El espectáculo de la histeria no sólo se desplegaba ante la cámara. Charcot, en sus “lecciones de los martes”, organizaba auténticos shows con números de hipnotismo, magnetismo, sonambulismo, curaciones “milagrosas”… Se provocaban los ataques y la catalepsia con esas técnicas, con luces, con drogas. La tesis de Didi-Huberman es que todo el aparato montado en la Salpêtrière obedecía, más que a un afán científico, a una curiosidad fundamental, escópica, respecto a la histeria.: el “ver para ver” bajo la coartada de “ver para saber”. Sólo con Freud, al que cita a menudo, la visión deja paso a la escucha; pero antes tuvo que saturarse de imágenes en las lecciones de Charcot, a las que asistió como estudiante.

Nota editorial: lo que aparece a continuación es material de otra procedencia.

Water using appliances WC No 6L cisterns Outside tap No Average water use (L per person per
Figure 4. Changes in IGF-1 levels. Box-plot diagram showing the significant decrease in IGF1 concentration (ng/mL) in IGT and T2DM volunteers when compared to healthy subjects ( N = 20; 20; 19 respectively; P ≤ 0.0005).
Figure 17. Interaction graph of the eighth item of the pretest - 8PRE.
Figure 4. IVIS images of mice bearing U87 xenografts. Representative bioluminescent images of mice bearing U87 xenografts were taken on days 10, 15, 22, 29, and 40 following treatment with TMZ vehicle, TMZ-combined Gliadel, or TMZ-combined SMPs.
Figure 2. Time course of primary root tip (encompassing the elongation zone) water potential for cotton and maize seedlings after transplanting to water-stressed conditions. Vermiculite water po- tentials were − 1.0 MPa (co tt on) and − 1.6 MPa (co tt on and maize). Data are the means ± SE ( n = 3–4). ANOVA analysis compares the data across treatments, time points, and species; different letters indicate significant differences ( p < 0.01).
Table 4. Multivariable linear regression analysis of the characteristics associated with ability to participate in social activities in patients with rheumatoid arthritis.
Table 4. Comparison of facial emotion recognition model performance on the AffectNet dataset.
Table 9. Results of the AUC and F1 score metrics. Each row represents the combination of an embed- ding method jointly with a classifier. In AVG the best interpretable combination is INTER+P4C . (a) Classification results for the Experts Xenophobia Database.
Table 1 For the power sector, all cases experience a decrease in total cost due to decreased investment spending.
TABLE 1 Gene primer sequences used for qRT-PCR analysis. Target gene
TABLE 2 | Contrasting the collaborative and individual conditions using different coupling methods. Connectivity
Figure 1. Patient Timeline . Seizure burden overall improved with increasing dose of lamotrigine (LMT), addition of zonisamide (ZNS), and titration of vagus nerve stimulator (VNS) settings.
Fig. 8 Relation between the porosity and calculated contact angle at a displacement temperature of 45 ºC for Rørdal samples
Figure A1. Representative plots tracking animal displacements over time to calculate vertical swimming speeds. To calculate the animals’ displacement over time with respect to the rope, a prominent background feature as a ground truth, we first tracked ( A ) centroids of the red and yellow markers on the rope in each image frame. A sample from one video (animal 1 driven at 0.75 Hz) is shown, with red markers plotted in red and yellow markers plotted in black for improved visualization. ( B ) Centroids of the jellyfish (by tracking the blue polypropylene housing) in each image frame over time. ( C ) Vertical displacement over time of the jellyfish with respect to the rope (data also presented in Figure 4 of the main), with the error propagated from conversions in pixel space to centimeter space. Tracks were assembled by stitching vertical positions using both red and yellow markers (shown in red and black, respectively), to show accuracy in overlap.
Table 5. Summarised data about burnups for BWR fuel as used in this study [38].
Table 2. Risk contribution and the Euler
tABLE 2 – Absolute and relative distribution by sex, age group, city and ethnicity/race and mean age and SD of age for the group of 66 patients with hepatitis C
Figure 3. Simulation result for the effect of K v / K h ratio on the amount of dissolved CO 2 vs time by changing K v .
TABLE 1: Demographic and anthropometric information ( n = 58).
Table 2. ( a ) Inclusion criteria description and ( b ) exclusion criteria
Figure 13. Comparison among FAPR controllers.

La fotografía médica es un capítulo significativo en la historia de la cultura visual moderna. Didi-Huberman apenas da unas referencias sobre algunos de sus hitos, como la edición, desde 1869, de la Revue photographique des Hôpitaux de Paris, un “catálogo del horror”. Particularmente profusas fueron las colecciones de imágenes de alienados desde la primera hecha en el Surrey County Asylum en 1851. En todas partes fueron obligados a posar, según las convenciones de la fotografía policial; se quiso ver en la fotografía la superación de las dificultades de la pintura y el dibujo para recoger las expresiones de la locura (no se profundiza en este tema), pero la realidad es que no se consiguió infundir humanidad a la representación. La hipocresía en la imaginación de los males psiquiátricos tuvo su clímax en la Salpêtrière. La histérica era a menudo una mujer con conflictos sexuales, ahogada por restricciones sociales. La supuesta enfermedad del útero (hyster) culpabilizaba el deseo femenino. La gran estrella de la Iconographie, Augustine, era una adolescente de quince años, violada a los trece en el seno familiar. Gran vedette de Paul Régnard, primer responsable del laboratorio fotográfico del asilo, era apreciada por la regularidad con que sufría las fases del llamado “gran ataque histérico”. Era una escultura viva, hermosa y cómplice. (Hasta que se cansó, se disfrazó de hombre y se escapó). Los tratamientos eran terribles, torturantes; se tomaban medidas y temperaturas, se cronometraban las crisis, se extraían fluidos. Pero las fotografías no lo muestran; de hecho, nunca aparece el médico en ellas, se elude la realidad del tacto. Es la mirada clínica la que rige el deseo de documentación.

La mirada activa del espectador es precisamente uno de los leitmotif de la obra de Didi-Huberman. En este libro, como todos los suyos de estilo recargado y anti-académico, consigue trasladar al lector la fascinación que médicos y espectadores sintieron hacia las que podemos imaginar como grandes actrices o trastornadas sugestionables. Sin esconder los aspectos más dolorosos y crueles de su exhibición, sigue en cierta manera a Charcot en su pulsión visual: ante todo, para el autor, la Salpêtrière constituye un “capítulo de la historia del arte”.